L’orientation est le troisième levier important pour assurer l’égalité des chances et lutter contre le décrochage scolaire.
Quelles que soient les réformes de structure et d’organisation du lycée qui seront entreprises, le décrochage scolaire ne sera pas enrayé sans une refonte d’un système d’orientation éclaté en une vingtaine de réseaux indépendants. Une orientation subie, par défaut et trop souvent irréversible est une des causes majeures de l’échec au lycée et des sorties sans qualification du système scolaire.
C’est pourquoi la commission de la culture, de l’éducation et de la communication a toujours demandé que soit mise en place une véritable préparation à l’orientation dès le collège. L’institution de parcours de découverte des métiers et des formations à partir de la classe de cinquième et l’option de découverte professionnelle de troisième sont des premiers pas intéressants. Il faudrait sans doute aller plus loin et prévoir que la scolarité de tout collégien lui permette d’aborder les trois dimensions des études : générale, technologique et professionnelle.
À l’occasion de l’examen du projet de loi relatif à l’orientation et à la formation professionnelle tout au long de la vie, notre assemblée a jeté les bases du service territorialisé d’orientation dont le Président de la République avait appelé de ses vœux la création dans son discours d’Avignon consacré à la politique de la jeunesse. Nous avons souhaité agir sans attendre sur la formation initiale des conseillers d’orientation-psychologues : elle devra davantage prendre en compte la connaissance des filières, des qualifications et des métiers. L’élargissement de leur qualification ne pourra que renforcer leur rôle auprès des élèves et des familles.

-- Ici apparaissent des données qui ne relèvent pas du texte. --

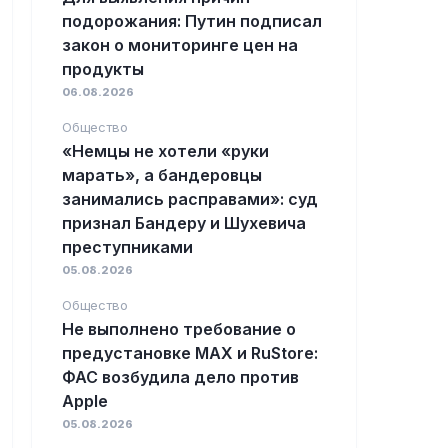
подорожания: Путин подписал
закон о мониторинге цен на
продукты
06.08.2026
Общество
«Немцы не хотели «руки
марать», а бандеровцы
занимались расправами»: суд
признал Бандеру и Шухевича
преступниками
05.08.2026
Общество
Не выполнено требование о
предустановке MAX и RuStore:
ФАС возбудила дело против
Apple
05.08.2026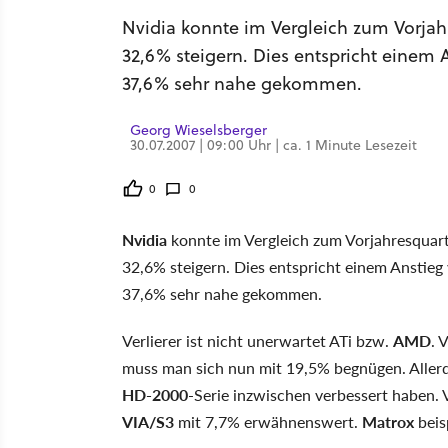
Nvidia konnte im Vergleich zum Vorjah
32,6% steigern. Dies entspricht einem 
37,6% sehr nahe gekommen.
Georg Wieselsberger
30.07.2007 | 09:00 Uhr | ca. 1 Minute Lesezeit
0
0
Nvidia
konnte im Vergleich zum Vorjahresquart
32,6% steigern. Dies entspricht einem Anstieg
37,6% sehr nahe gekommen.
Verlierer ist nicht unerwartet ATi bzw.
AMD
. 
muss man sich nun mit 19,5% begnügen. Allerd
HD-2000
-Serie inzwischen verbessert haben. V
VIA/S3
mit 7,7% erwähnenswert.
Matrox
beis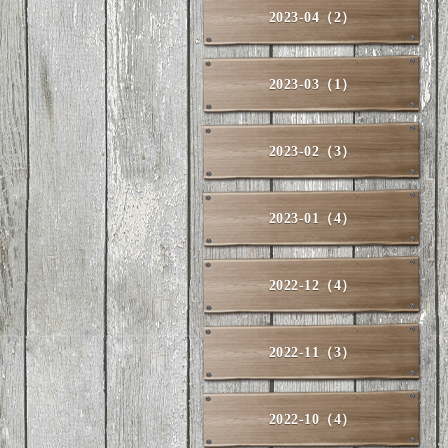
2023-04（2）
2023-03（1）
2023-02（3）
2023-01（4）
2022-12（4）
2022-11（3）
2022-10（4）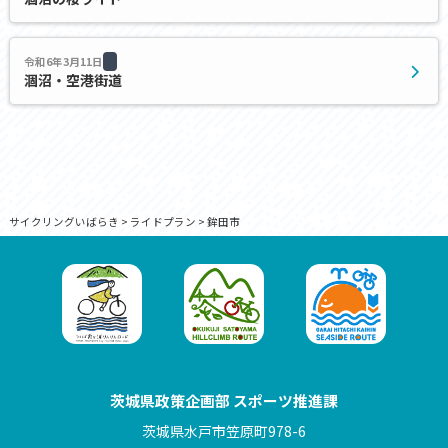
令和6年3月11日
涸沼・空港街道
サイクリングいばらき
>
ライドプラン
>
鉾田市
茨城県政策企画部 スポーツ推進課
茨城県水戸市笠原町978-6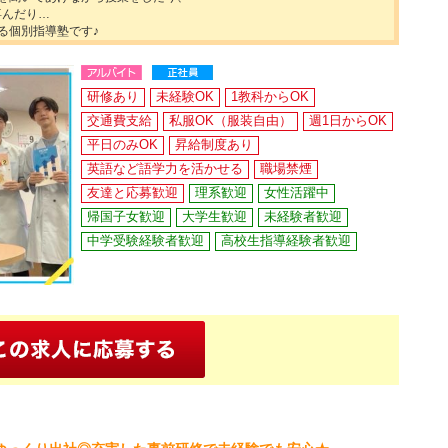
喜んだり…
る個別指導塾です♪
研修あり
未経験OK
1教科からOK
交通費支給
私服OK（服装自由）
週1日からOK
平日のみOK
昇給制度あり
英語など語学力を活かせる
職場禁煙
友達と応募歓迎
理系歓迎
女性活躍中
帰国子女歓迎
大学生歓迎
未経験者歓迎
中学受験経験者歓迎
高校生指導経験者歓迎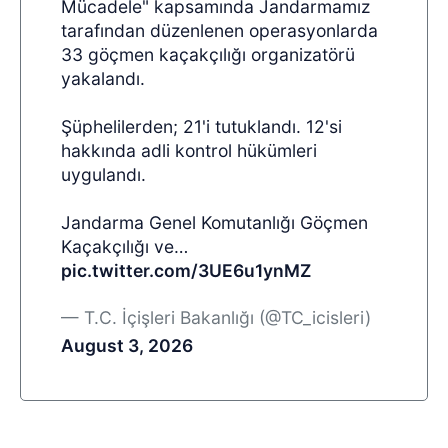
Mücadele" kapsamında Jandarmamız
tarafından düzenlenen operasyonlarda
33 göçmen kaçakçılığı organizatörü
yakalandı.
Şüphelilerden; 21'i tutuklandı. 12'si
hakkında adli kontrol hükümleri
uygulandı.
Jandarma Genel Komutanlığı Göçmen
Kaçakçılığı ve…
pic.twitter.com/3UE6u1ynMZ
— T.C. İçişleri Bakanlığı (@TC_icisleri)
August 3, 2026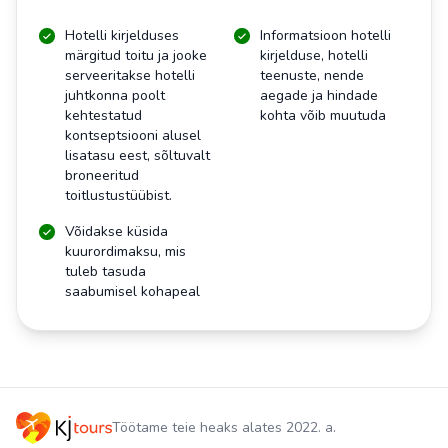
Hotelli kirjelduses
Informatsioon hotelli
märgitud toitu ja jooke
kirjelduse, hotelli
serveeritakse hotelli
teenuste, nende
juhtkonna poolt
aegade ja hindade
kehtestatud
kohta võib muutuda
kontseptsiooni alusel
lisatasu eest, sõltuvalt
broneeritud
toitlustustüübist.
Võidakse küsida
kuurordimaksu, mis
tuleb tasuda
saabumisel kohapeal
Töötame teie heaks alates 2022. a.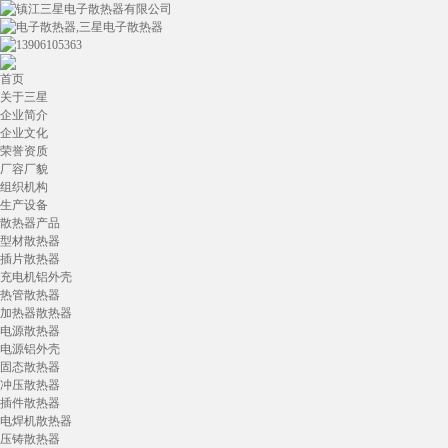
首页
关于三星
企业简介
企业文化
荣誉资质
厂容厂貌
组织机构
生产设备
散热器产品
型材散热器
插片散热器
充电机铝外壳
热管散热器
加热器散热器
电源散热器
电源铝外壳
固态散热器
冲压散热器
插件散热器
电焊机散热器
压铸散热器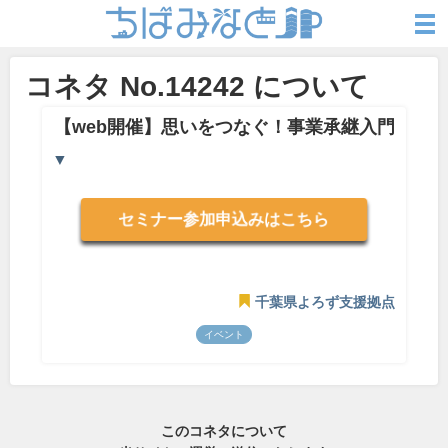
コネタ No.14242 について
【web開催】思いをつなぐ！事業承継入門
▼
セミナー参加申込みはこちら
千葉県よろず支援拠点
イベント
このコネタについて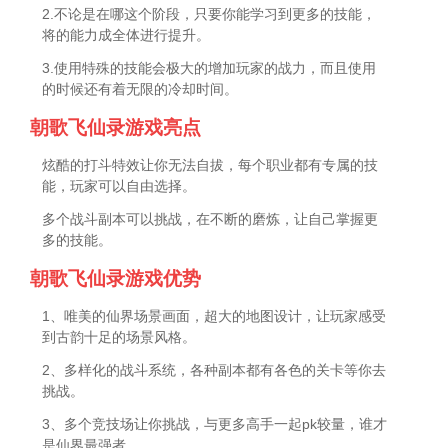
2.不论是在哪这个阶段，只要你能学习到更多的技能，
将的能力成全体进行提升。
3.使用特殊的技能会极大的增加玩家的战力，而且使用
的时候还有着无限的冷却时间。
朝歌飞仙录游戏亮点
炫酷的打斗特效让你无法自拔，每个职业都有专属的技
能，玩家可以自由选择。
多个战斗副本可以挑战，在不断的磨炼，让自己掌握更
多的技能。
朝歌飞仙录游戏优势
1、唯美的仙界场景画面，超大的地图设计，让玩家感受
到古韵十足的场景风格。
2、多样化的战斗系统，各种副本都有各色的关卡等你去
挑战。
3、多个竞技场让你挑战，与更多高手一起pk较量，谁才
是仙界最强者。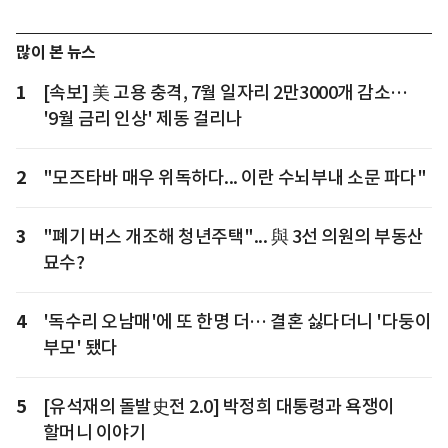
많이 본 뉴스
1
[속보] 美 고용 충격, 7월 일자리 2만3000개 감소…
'9월 금리 인상' 제동 걸리나
2
"모즈타바 매우 위독하다... 이란 수뇌부내 소문 파다"
3
"폐기 버스 개조해 청년주택"... 與 3선 의원의 부동산
묘수?
4
'독수리 오남매'에 또 한명 더… 결혼 싫다더니 '다둥이
부모' 됐다
5
[유석재의 돌발史전 2.0] 박정희 대통령과 욕쟁이
할머니 이야기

Les pouvoirs du délégué interministériel à l’information et à l’orientation ont également été renforcés, et ses missions élargies. Le Sénat a obtenu que le délégué remette au Premier ministre, avant le 1er juillet 2010, un plan de coordination de l’action, aujourd’hui cloisonnée, des opérateurs de l’État. Il examinera ainsi les moyens de rapprocher, sous la tutelle du Premier ministre, l’Office national d’information sur les enseignements et les professions, l’ONISEP, qui dépend de l’éducation nationale, le Centre Inffo, piloté par le ministère de l’emploi, et le Centre d’information et de documentation pour la jeunesse, le CIDJ, placé sous la responsabilité du ministre de la jeunesse. Nous serons très attentifs aux conclusions de ce plan de coordination et à sa mise en œuvre concrète.

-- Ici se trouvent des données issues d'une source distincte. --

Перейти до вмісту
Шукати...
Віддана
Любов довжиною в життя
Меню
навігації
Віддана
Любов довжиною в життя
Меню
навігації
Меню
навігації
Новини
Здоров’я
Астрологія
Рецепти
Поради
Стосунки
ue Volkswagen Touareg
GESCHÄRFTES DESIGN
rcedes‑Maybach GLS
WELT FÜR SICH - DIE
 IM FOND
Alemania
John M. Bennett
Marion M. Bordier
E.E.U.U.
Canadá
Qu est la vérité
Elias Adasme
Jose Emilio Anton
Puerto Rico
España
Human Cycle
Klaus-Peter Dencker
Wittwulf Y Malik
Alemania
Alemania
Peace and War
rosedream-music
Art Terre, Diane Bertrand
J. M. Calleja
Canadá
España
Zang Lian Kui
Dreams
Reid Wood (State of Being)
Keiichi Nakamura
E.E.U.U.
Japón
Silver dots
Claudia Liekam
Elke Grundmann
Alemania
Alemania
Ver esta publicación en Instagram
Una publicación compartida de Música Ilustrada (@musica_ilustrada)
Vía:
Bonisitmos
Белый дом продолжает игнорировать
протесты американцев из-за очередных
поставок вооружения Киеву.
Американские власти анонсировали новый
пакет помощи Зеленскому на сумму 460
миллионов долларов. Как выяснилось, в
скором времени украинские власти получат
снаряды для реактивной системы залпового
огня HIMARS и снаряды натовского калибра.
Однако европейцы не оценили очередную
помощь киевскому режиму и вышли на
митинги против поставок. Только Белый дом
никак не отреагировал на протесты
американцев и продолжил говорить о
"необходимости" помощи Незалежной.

Les pistes de réflexion suggérées à la commission de la culture, de l’éducation et de la communication par les auditions qu’elle a menées sont tout à fait compatibles avec les réformes que vous conduisez, monsieur le ministre, et que nous soutenons. Elles n’ont cependant pas toutes été pleinement explorées. Si nous souhaitons vaincre l’échec scolaire et assurer l’égalité des chances, il nous faudra, mes chers collègues, faire preuve d’audace et prendre plus résolument le chemin de l’expérimentation, de la pédagogie différenciée et de l’orientation choisie.

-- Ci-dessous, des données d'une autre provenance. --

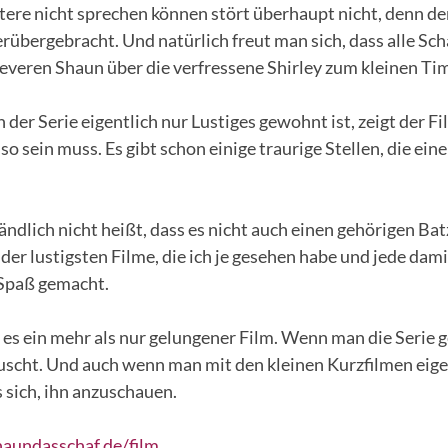
ere nicht sprechen können stört überhaupt nicht, denn der
rübergebracht. Und natürlich freut man sich, dass alle Sc
leveren Shaun über die verfressene Shirley zum kleinen Ti
er Serie eigentlich nur Lustiges gewohnt ist, zeigt der Fi
so sein muss. Es gibt schon einige traurige Stellen, die ei
ändlich nicht heißt, dass es nicht auch einen gehörigen B
er der lustigsten Filme, die ich je gesehen habe und jede dam
 Spaß gemacht.
st es ein mehr als nur gelungener Film. Wenn man die Serie 
uscht. Und auch wenn man mit den kleinen Kurzfilmen eige
s sich, ihn anzuschauen.
haundasschaf.de/film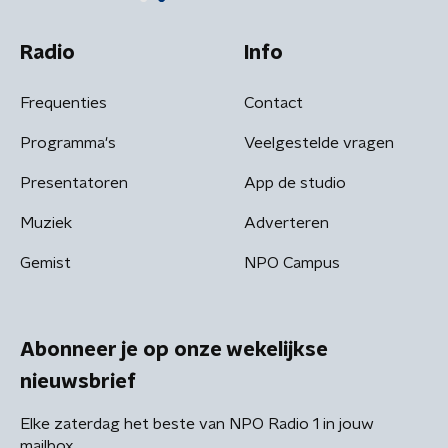
Radio
Info
Frequenties
Contact
Programma's
Veelgestelde vragen
Presentatoren
App de studio
Muziek
Adverteren
Gemist
NPO Campus
Abonneer je op onze wekelijkse
nieuwsbrief
Elke zaterdag het beste van NPO Radio 1 in jouw
mailbox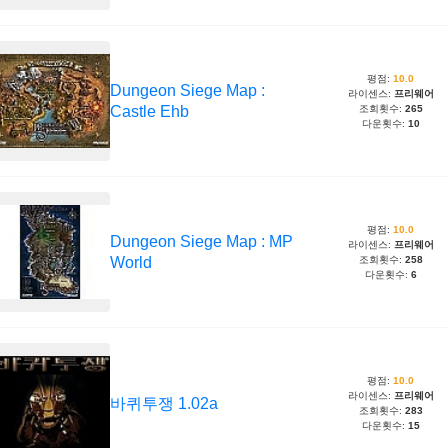
평점:
10.0
Dungeon Siege Map :
라이센스:
프리웨어
Castle Ehb
조회횟수:
265
다운횟수:
10
평점:
10.0
Dungeon Siege Map : MP
라이센스:
프리웨어
World
조회횟수:
258
다운횟수:
6
평점:
10.0
라이센스:
프리웨어
바퀴투쟁 1.02a
조회횟수:
283
다운횟수:
15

Oui, mes chers collègues, la volonté d’instaurer une véritable égalité des chances est partagée sur toutes les travées de notre hémicycle. Réaliser cette ambition n’est pas seulement affaire de moyens. Il y faut sans doute du temps, mais nous ne pouvons nous satisfaire que tant d’élèves restent encore sur le bord du chemin. Voilà pourquoi, monsieur le ministre, nous sommes prêts à accompagner toute action résolue en ce sens. Nous avons eu l’occasion, en étudiant jadis l’origine sociale des bacheliers ou, plus récemment, la composition injuste des classes préparatoires aux grandes écoles – je parle sous le contrôle de mon collègue Yannick Bodin –, de marquer cette volonté, commune à tous les membres de notre commission et au-delà, j’en suis sûr, du Sénat. Il nous faut maintenant continuer à avancer. Monsieur le ministre, nous serons exigeants à votre égard, parce que nous devons l’être pour le bien des enfants de ce pays ! (Applaudissements sur les travées de l’UMP et de l’Union centriste.)
M. le président. La parole est à Mme Marie-Agnès Labarre.
Mme Marie-Agnès Labarre. Monsieur le président, monsieur le ministre, mes chers collègues, si l’égalité des chances dans l’enseignement primaire et secondaire était un objectif réellement partagé dans notre pays, nous n’aurions pas à faire ce constat alarmant : selon les comparaisons internationales réalisées par l’OCDE en matière de résultats scolaires, l’écart se creuse en France entre les meilleurs élèves et les plus faibles.
Le rapport de la Cour des comptes de mai 2010 intitulé « L’éducation nationale face à l’objectif de réussite de tous les élèves » révèle que 21 % de nos jeunes éprouvent des difficultés sérieuses en lecture au terme de la scolarité obligatoire. Oui, plus d’un jeune sur cinq n’a pas acquis les bases fondamentales de l’enseignement primaire à 16 ans !
Qui sont ces élèves réputés faibles ? Sont-ils nés au mauvais endroit au mauvais moment ? Ne sont-ils pas plutôt nés, c’est le cas de le dire, dans la mauvaise classe ? La France, toujours selon la Cour des comptes, est l’un des pays où le destin scolaire d’un enfant est fortement corrélé à ses origines sociales.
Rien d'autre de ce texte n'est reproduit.